Secchione and proud of it

Sono in vacanza e faccio colazione tardi, tipo alle nove e mezza, con annesso senso di colpa (dialogo-tipo nella mia testa: Perché non lavori? Perché sono in vacanza. Ah già, scusa). Per cui guardo le televendite di Mastrota oppure Unomattina, che in questi giorni è naturalmente pieno di servizi e ospiti sulle Olimpiadi presenti e passate. Oggi, ad esempio, la conduttrice intervista Daniele Masala, pentatleta e campione olimpico nel 1984: ricordo il nome, torno agli anni ‘80 e per colazione mangio madeleines.

A un certo punto la conduttrice chiede a Masala: “Ma lei, quando ha vinto così tanto, si sentiva secchione o predestinato?” E lui: “No, secchione no, oserei dire predestinato”. Poco dopo arriva anche Caprarica in collegamento da Londra e inizia una discussione tra lui e Italo Cucci sugli sport più o meno assurdi ammessi alle Olimpiadi: perché il rugby no e il badminton e il curling sì? E allora Masala, tranquillamente, spiega che il badminton è alle Olimpiadi perché è molto giocato in Asia, 50 milioni di praticanti, ed è lo sport nazionale dell’Indonesia; e che il curling è antichissimo. E tutti: “Ah, visto che è secchione?”

Insomma, la conduttrice e gli altri giornalisti trovano qualcuno che ne sa più di loro. Non gli dicono “bravo, grazie, non lo sapevamo”. Gli danno del secchione. Va bene, lo dicono scherzosamente, ma il succo è quello.

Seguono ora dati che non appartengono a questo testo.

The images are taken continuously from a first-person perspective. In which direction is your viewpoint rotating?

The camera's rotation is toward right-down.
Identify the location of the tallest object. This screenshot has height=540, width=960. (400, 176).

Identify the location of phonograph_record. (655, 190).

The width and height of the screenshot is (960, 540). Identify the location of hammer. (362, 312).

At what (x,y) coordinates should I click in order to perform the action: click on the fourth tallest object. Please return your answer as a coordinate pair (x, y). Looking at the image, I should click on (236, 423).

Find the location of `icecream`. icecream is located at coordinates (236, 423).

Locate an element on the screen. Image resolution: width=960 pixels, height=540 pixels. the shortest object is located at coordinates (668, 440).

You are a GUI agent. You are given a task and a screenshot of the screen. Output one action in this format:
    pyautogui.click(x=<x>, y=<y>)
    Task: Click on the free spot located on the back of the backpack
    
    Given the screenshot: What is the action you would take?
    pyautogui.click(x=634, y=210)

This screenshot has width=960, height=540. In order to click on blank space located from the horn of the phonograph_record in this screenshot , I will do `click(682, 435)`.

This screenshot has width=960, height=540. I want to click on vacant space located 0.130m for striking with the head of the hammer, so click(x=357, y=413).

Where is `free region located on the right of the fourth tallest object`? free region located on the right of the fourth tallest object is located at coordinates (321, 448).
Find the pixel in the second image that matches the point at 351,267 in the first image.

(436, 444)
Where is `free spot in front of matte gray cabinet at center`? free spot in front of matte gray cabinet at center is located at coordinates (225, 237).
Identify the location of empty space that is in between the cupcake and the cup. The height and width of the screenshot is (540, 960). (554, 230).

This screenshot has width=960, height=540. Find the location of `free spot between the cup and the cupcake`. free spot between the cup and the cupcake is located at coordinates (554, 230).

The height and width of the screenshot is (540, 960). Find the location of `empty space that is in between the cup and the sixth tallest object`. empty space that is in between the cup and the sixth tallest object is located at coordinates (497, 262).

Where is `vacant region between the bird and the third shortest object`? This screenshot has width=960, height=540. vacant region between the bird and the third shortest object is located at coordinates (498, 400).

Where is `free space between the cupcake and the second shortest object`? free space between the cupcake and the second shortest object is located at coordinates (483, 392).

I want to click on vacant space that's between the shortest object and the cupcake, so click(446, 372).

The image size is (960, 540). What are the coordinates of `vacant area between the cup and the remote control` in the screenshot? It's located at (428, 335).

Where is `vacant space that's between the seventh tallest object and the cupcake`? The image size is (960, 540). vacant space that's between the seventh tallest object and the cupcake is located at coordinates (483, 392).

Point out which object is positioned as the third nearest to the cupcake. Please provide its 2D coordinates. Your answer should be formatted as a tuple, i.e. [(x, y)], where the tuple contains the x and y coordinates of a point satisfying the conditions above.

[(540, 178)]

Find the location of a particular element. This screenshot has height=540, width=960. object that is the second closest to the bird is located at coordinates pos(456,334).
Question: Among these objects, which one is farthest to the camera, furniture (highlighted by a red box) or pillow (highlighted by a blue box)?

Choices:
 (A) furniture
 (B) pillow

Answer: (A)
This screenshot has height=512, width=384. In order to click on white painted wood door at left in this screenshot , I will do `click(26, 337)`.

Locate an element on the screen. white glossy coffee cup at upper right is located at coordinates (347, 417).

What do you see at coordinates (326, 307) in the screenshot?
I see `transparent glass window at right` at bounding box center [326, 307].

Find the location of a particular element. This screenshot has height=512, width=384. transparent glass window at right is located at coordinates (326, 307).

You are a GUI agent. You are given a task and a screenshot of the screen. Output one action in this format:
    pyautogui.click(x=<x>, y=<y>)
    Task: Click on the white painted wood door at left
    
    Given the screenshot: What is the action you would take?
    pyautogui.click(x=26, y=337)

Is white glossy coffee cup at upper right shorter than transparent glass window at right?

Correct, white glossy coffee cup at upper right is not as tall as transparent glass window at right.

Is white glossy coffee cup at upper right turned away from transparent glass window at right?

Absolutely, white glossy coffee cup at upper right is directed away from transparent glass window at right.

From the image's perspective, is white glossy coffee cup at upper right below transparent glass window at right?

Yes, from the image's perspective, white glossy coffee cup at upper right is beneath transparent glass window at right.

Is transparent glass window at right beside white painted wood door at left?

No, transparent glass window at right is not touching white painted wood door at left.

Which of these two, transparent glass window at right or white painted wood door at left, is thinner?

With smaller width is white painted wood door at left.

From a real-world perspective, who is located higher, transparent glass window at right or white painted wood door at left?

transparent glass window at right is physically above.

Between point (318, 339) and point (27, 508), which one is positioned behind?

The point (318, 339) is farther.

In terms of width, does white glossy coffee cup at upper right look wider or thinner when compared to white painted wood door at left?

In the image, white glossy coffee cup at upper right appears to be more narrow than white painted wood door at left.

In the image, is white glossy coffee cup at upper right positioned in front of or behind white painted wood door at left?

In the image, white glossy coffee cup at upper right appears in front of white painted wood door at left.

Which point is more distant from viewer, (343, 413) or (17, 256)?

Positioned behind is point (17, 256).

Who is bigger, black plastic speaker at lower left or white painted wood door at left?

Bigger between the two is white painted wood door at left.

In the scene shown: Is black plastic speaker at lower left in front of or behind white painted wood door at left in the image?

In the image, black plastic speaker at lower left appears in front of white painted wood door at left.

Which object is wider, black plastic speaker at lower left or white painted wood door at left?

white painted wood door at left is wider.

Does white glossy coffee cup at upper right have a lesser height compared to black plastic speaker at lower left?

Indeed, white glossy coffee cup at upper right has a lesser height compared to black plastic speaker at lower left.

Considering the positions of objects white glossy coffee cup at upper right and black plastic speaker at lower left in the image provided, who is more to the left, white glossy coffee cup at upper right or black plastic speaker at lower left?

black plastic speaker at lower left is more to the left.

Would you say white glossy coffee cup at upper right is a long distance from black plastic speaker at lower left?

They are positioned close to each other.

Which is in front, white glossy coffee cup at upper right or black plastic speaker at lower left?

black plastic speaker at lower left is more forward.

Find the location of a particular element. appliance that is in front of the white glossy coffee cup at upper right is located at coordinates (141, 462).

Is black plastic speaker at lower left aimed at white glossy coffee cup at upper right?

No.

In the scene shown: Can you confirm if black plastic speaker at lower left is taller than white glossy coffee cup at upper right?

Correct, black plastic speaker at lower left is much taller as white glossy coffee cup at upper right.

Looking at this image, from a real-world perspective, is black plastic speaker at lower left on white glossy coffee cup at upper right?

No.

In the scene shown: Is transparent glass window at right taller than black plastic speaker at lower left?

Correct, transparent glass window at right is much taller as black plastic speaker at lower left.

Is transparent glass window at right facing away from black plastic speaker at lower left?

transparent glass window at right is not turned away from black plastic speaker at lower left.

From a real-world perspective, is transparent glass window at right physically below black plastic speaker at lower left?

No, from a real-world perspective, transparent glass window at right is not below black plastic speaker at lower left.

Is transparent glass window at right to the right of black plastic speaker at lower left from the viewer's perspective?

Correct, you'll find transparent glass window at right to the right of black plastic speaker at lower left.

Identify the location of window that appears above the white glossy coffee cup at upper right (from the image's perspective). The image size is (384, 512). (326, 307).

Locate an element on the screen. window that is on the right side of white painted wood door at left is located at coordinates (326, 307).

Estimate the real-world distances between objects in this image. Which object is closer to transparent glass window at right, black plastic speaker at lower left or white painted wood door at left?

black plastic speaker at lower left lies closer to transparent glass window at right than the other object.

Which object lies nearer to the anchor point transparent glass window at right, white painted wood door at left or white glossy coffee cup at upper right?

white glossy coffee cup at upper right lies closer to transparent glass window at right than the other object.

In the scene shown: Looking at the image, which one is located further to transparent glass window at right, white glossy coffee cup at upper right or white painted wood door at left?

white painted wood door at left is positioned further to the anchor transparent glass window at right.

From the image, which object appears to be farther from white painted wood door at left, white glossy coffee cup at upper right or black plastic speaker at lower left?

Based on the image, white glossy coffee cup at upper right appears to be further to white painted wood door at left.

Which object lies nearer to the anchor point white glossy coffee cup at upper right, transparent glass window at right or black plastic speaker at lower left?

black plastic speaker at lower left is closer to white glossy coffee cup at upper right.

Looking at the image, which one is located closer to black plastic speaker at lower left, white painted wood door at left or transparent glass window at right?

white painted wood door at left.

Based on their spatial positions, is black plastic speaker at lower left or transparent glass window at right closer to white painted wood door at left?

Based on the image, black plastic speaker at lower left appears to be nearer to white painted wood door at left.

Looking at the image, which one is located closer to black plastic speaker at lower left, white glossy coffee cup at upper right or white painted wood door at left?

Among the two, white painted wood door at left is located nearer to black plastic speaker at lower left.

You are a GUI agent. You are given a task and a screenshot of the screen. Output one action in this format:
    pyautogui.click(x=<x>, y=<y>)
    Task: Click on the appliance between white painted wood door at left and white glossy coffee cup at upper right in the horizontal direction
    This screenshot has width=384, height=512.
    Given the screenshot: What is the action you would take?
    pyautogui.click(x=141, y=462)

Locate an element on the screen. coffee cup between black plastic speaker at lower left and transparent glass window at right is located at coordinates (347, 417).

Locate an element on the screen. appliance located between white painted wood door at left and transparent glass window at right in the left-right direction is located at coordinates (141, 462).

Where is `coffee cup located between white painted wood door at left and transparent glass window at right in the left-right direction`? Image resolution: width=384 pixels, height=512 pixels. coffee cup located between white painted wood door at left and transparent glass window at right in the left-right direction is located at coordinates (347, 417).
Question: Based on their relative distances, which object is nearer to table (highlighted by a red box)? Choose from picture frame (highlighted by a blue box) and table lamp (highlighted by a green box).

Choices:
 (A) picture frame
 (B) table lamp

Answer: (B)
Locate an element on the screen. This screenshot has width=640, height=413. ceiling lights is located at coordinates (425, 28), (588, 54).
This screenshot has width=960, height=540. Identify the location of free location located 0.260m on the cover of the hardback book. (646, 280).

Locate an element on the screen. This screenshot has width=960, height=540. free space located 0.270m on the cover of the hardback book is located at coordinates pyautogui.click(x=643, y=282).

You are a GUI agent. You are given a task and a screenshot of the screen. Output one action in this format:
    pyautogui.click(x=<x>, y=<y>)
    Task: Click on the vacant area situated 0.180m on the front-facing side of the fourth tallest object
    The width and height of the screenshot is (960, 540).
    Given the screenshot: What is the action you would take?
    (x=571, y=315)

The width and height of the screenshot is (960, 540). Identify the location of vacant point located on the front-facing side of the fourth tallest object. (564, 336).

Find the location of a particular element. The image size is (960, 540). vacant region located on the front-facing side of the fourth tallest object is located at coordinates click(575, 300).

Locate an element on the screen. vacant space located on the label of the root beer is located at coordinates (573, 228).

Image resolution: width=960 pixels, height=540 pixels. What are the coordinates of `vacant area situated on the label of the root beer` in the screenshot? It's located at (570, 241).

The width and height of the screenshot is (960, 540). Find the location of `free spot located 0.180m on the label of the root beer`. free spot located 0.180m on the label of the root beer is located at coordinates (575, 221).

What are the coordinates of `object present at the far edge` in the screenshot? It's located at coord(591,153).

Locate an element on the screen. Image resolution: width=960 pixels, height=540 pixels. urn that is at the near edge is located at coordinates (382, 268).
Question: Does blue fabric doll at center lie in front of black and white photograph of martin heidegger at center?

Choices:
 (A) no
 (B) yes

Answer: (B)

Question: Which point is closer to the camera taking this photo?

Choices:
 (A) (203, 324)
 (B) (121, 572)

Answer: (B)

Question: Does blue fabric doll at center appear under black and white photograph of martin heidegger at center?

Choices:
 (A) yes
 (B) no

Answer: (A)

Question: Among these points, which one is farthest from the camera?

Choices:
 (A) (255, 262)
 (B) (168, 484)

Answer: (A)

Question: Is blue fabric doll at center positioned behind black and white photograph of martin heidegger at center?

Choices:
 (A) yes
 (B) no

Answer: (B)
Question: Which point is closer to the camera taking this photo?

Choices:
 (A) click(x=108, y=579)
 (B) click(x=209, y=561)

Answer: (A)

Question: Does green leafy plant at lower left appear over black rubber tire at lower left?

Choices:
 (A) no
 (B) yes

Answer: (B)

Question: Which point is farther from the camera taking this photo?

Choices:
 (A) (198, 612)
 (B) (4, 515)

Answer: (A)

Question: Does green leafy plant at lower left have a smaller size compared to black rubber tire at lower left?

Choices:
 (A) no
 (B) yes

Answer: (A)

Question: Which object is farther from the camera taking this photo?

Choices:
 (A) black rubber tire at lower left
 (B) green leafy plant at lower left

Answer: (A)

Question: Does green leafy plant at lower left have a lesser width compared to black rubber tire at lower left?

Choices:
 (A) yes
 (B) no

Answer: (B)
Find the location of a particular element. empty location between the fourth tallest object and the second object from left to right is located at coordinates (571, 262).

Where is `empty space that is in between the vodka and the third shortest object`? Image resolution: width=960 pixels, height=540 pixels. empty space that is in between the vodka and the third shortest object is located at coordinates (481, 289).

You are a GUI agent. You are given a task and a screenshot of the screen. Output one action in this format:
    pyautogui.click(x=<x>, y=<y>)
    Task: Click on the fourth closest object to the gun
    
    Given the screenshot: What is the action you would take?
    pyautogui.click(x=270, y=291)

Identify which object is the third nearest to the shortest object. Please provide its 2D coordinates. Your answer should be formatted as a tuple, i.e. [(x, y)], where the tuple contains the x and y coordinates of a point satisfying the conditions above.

Forse bisognerebbe spiegare alla TV italiana (ma non solo) che non c’è niente di male a non sapere qualcosa e ad avere qualcuno che te la spiega. Invece no: “Secchione”. Una parola che sottintende un agghiacciante universo di valori. Non sai qualcosa? Tranquillo, pure noi. La sai? Ne sai tante? Vergognati, perché non sei come gli altri. Ma io quelle cose non le sapevo, sul badminton e sul curling. Quindi mi piace che qualcuno me le spieghi. Quel qualcuno è un secchione? Può darsi. Anzi: è secchione? Benissimo.

La reazione dei conduttori di Unomattina, in fondo, è la stessa che avevano i miei compagni alle medie quando qualcuno ne sapeva più di loro. E fin lì va bene, a dodici anni ci sta. Il bello (anzi, il terribile) è che gli insegnanti, alle medie, non prendevano le parti del secchione. Prendevano le parti degli altri. Non era bello, secondo loro, offendere chi non sapeva certe cose spiegandole. Facendo così, però, implicavano che era accettabile offendere chi le sapeva (poi uno si chiede il perché del bullismo). Certo, a dare una patina di antipatia al secchione contribuisce spesso una certa sua petulanza e presunzione. E io, a 12 anni, ero secchione, petulante e presuntuoso. Forse lo sono ancora, se scrivo post come questi. Ma il punto è un altro.

Il punto è che abbiamo bisogno di più secchioni, e non solo in TV. Gente che ne sa più di noi e che ce lo dice. Anche brutalmente. E noi dobbiamo imparare ad ascoltare. Ne sa più di noi? Ottimo. Perché c’è già un sacco di gente che ne sa di meno e ne va fierissima. I secchioni sono importanti. Anche se sono antipatici e magari – altra accusa al secchione – noiosi. Del resto, abbiamo un primo ministro noiosissimo. Uno che dice: faccio questo, questo e quest’altro. Questo non è facile, questo non sarà facile, quell’altra cosa è impossibile, quell’altra invece si farà, tranquilli. Un primo ministro professore e noioso. Un secchione, insomma. Però, guarda caso, all’estero si fidano del secchione.

Un mio amico dice che è bellissimo avere politici noiosi che però fanno qualcosa. E io la penso come lui. Politici secchioni. Ma anche giornalisti, conduttori, funzionari statali secchioni. Perché, come alle medie, il compagno che scoreggia e mette la puntina sotto la sedia del professore sarà simpaticissimo e per nulla secchione. Ma forse non è il più adatto a far andare bene le cose.

Roberto Gagnor

Roberto Gagnor (Torino, 1977) scrive fumetti per Topolino dal 2003. È sceneggiatore e autore televisivo e radiofonico. Ha vinto il concorso Talenti in Corto con il suo ultimo cortometraggio, Il Numero di Sharon. Insegna sceneggiatura all’ICMA di Busto Arsizio e all'Accademia 09 di Milano.